Selected excerpt.
=== Section Start ===
Reticulated or Somali Giraffe ~ Giraffa camelopardalis (Linnaeus, 1758)
Canon EOS 30D DSLR; 70-200 mm IS f/2.8 L
What a sweet giraffe kiss. I love to watch how affectionate this baby brother and his big sister are with one another. The baby boy will seem to hate being picked on, but the minute she stops licking on him, he is reaching up to lick on her. They are so sweet together.
This baby giraffe is only one month old. Her older sister, of one year old loves on him and picks on him constantly. Since big sister was eating leaves, baby brother was following the leader. I don’t think he was eating many leaves, mostly practicing for later.
Giraffes are vegetarians and will feed on spiny or thorny plants which they handle easily with a prehensile upper lip and very long, prehensile tongue. They eat leaves from high in the tops of various deciduous and evergreen trees and also some shrubs. A favorite, acacia leaves, are full of water, enabling giraffes to go a long time without drinking.
Baby giraffes nurse for about a year but begin eating leaves at about four months. They stay close to their mothers for the first few weeks, but after that, many mother giraffes leave their calves in sort of a babysitting co-op: one mother babysits while the others go out to eat. This “giraffe nursery” is called a creche.
Sometimes the baby is even left alone for a while. When that happens, the little guy just sits quietly and waits for mom to come back. I watched as this baby giraffe’s mother walked away, and the baby just stood their quietly like a statue until mother came back.
The ancient Romans called this animal “Camelopardalis” which meant “A camel marked like a leopard”.
=== Section End ===
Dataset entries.
=== Section Start ===
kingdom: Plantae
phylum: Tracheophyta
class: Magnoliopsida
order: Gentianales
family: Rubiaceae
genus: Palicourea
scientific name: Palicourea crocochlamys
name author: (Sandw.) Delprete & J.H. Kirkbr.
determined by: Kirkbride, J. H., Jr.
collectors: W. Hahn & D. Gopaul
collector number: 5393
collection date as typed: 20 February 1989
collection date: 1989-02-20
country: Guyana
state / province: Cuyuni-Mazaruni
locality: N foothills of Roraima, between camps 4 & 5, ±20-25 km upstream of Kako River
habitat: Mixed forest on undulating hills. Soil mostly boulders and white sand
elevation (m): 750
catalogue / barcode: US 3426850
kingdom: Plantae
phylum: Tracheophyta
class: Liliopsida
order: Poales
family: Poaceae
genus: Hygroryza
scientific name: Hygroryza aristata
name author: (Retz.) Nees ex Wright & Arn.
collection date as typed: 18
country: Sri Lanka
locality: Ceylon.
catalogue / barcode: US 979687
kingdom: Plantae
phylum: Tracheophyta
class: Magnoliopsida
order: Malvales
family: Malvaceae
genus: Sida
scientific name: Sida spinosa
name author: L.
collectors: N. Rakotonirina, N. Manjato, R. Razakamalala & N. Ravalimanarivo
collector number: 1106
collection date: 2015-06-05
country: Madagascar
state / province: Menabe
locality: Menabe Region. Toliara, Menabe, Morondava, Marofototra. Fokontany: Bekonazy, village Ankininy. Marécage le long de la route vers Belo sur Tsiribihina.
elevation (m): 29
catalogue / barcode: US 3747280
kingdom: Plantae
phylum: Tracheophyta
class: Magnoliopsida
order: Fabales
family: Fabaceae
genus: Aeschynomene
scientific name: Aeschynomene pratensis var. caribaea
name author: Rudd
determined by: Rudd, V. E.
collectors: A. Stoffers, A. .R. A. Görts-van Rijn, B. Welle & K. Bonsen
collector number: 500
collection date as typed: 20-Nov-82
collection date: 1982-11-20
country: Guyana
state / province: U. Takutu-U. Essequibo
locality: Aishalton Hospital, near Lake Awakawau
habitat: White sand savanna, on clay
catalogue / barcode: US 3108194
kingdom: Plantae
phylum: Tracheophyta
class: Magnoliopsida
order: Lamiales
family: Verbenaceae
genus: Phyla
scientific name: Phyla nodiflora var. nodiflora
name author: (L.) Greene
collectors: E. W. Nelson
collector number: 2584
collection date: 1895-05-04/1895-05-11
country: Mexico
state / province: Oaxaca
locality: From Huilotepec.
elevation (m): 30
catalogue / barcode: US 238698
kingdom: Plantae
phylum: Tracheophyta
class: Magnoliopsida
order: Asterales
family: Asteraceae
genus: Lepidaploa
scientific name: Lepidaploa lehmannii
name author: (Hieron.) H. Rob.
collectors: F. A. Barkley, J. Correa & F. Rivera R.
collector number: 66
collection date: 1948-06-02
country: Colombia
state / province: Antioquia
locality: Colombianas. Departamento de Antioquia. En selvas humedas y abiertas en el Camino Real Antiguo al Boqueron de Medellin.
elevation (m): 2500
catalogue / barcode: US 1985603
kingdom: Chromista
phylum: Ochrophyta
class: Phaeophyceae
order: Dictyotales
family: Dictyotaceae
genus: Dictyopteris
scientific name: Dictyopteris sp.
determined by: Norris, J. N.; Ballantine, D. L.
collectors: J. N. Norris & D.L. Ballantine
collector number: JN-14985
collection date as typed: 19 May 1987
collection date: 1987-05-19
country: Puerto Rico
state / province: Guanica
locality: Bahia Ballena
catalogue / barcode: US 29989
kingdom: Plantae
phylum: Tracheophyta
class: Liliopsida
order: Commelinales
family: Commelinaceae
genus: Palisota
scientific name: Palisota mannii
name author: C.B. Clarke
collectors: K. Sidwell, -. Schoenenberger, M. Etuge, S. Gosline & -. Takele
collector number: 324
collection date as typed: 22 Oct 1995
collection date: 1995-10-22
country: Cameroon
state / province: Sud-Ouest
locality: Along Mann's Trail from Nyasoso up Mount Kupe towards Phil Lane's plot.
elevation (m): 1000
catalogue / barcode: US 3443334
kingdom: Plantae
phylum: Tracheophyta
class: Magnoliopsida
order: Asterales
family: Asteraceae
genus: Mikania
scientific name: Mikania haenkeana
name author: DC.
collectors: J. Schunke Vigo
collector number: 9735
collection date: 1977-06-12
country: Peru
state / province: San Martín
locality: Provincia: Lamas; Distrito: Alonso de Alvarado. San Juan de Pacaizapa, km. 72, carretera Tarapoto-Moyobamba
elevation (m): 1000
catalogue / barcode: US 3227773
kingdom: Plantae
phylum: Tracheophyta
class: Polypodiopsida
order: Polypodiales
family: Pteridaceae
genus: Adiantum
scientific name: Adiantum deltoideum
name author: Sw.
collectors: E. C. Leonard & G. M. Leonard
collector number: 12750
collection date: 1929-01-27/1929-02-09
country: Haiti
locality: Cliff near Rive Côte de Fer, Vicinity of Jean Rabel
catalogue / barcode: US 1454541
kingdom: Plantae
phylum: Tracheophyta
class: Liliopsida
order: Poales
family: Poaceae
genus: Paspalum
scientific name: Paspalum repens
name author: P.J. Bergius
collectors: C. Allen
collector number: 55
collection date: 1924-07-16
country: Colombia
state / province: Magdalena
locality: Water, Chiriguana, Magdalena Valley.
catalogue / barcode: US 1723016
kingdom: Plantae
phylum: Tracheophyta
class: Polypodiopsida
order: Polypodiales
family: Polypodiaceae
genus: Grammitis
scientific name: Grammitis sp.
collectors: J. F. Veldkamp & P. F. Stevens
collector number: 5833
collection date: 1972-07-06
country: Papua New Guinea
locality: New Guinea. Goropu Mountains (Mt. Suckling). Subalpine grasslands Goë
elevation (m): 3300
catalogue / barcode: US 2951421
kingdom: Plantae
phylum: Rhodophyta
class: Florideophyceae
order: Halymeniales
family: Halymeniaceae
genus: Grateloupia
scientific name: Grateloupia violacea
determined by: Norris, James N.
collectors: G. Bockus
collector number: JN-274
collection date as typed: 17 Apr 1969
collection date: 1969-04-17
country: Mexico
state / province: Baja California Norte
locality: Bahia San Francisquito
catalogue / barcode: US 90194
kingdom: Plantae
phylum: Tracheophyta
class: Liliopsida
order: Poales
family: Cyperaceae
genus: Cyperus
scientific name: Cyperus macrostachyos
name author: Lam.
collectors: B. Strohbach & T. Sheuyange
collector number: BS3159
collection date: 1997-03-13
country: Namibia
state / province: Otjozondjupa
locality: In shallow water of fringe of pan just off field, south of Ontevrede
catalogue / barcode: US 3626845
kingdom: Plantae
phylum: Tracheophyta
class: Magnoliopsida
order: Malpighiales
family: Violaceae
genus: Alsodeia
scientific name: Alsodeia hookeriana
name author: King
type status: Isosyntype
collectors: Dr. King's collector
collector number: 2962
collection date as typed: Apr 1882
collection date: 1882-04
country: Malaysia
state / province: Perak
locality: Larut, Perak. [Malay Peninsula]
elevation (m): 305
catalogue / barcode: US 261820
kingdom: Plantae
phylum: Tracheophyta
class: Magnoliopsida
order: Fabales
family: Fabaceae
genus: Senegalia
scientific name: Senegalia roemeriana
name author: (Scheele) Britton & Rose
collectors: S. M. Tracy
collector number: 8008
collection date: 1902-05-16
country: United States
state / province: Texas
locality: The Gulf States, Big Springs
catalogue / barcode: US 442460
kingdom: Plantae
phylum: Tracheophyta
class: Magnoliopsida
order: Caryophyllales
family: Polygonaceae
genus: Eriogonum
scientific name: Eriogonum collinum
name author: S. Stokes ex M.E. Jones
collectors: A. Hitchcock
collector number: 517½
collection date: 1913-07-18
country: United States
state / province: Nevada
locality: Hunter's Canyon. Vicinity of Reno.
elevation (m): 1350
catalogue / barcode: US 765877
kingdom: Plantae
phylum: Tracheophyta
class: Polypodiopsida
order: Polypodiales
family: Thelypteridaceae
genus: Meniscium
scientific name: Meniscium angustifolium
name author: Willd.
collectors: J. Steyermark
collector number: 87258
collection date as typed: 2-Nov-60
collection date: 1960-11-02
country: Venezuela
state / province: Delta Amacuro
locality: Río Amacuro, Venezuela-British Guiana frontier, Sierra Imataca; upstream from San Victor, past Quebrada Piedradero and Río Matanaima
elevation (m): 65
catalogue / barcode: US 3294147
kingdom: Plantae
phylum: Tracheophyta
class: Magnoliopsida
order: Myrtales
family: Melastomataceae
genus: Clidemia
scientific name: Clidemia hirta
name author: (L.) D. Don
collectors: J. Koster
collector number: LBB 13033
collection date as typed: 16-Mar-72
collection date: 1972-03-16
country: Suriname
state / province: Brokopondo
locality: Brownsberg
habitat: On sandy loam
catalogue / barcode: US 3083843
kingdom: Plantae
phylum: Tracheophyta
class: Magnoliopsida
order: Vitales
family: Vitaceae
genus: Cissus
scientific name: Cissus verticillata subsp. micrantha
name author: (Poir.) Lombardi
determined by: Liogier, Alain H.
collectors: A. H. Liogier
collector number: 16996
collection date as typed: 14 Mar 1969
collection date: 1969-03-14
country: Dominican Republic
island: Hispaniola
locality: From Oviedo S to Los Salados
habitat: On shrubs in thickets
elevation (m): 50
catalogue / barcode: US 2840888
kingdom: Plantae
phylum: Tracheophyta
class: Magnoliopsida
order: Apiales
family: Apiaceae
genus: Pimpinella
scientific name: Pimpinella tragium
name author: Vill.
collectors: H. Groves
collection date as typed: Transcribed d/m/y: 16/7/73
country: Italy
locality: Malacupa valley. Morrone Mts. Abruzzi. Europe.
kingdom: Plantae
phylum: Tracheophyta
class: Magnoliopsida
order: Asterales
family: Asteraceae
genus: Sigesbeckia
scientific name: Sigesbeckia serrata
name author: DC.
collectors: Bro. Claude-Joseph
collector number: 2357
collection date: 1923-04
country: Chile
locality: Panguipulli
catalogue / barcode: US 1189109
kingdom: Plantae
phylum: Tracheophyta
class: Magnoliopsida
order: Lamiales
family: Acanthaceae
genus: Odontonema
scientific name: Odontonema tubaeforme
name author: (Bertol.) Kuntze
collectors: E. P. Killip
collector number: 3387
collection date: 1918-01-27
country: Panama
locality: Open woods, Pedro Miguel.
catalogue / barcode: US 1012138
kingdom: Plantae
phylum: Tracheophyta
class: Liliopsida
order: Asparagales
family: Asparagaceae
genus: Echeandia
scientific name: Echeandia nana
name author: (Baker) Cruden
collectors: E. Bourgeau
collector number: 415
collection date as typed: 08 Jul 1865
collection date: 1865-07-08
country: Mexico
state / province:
=== Section End ===
Tasks to perform.
a – In the giraffe text, copy the passage from "This baby giraffe is" to "practicing for later.", swapping "leaves" for "foliage".
b – Rewrite the paragraph of the giraffe text that begins "Baby giraffes nurse for about a year" as a brief bulleted list that keeps its main facts.

Results of the exercise.
a –
This baby giraffe is only one month old. Her older sister, of one year old loves on him and picks on him constantly. Since big sister was eating foliage, baby brother was following the leader. I don’t think he was eating many foliage, mostly practicing for later.

b –
- Baby giraffes nurse for about a year and begin eating leaves at about four months.
- They stay close to their mothers for the first few weeks.
- After that, many mothers leave their calves in a babysitting co-op, where one mother watches the young while the others go out to eat.
- This "giraffe nursery" is called a creche.